▶ _REQUIREMENT_: Retype the following data exactly, but leave its pictures out.

▶ _DATA SUPPLIED_:
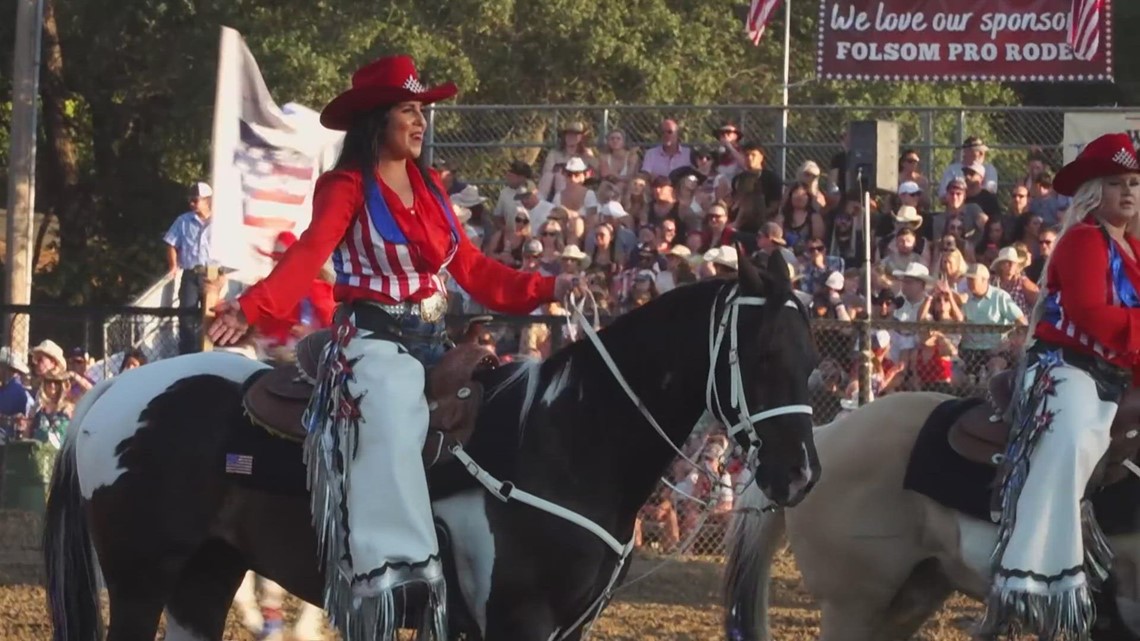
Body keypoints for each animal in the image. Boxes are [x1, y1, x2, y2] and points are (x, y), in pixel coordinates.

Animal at [42, 248, 820, 638]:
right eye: (764, 355)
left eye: (812, 356)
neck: (566, 437)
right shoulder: (517, 621)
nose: (799, 475)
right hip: (141, 580)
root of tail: (112, 394)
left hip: (204, 577)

▶ _RESULT FOR THIS TASK_:
Body keypoints for each animal in the image. Boxes are [x1, y1, x2, y2] and points are (x, y), in pixel coordinates.

Animal at [42, 248, 820, 638]:
right eye: (764, 355)
left eye: (812, 356)
neck: (566, 437)
right shoulder: (517, 621)
nose: (799, 475)
right hip: (141, 580)
root of tail: (112, 394)
left hip: (204, 577)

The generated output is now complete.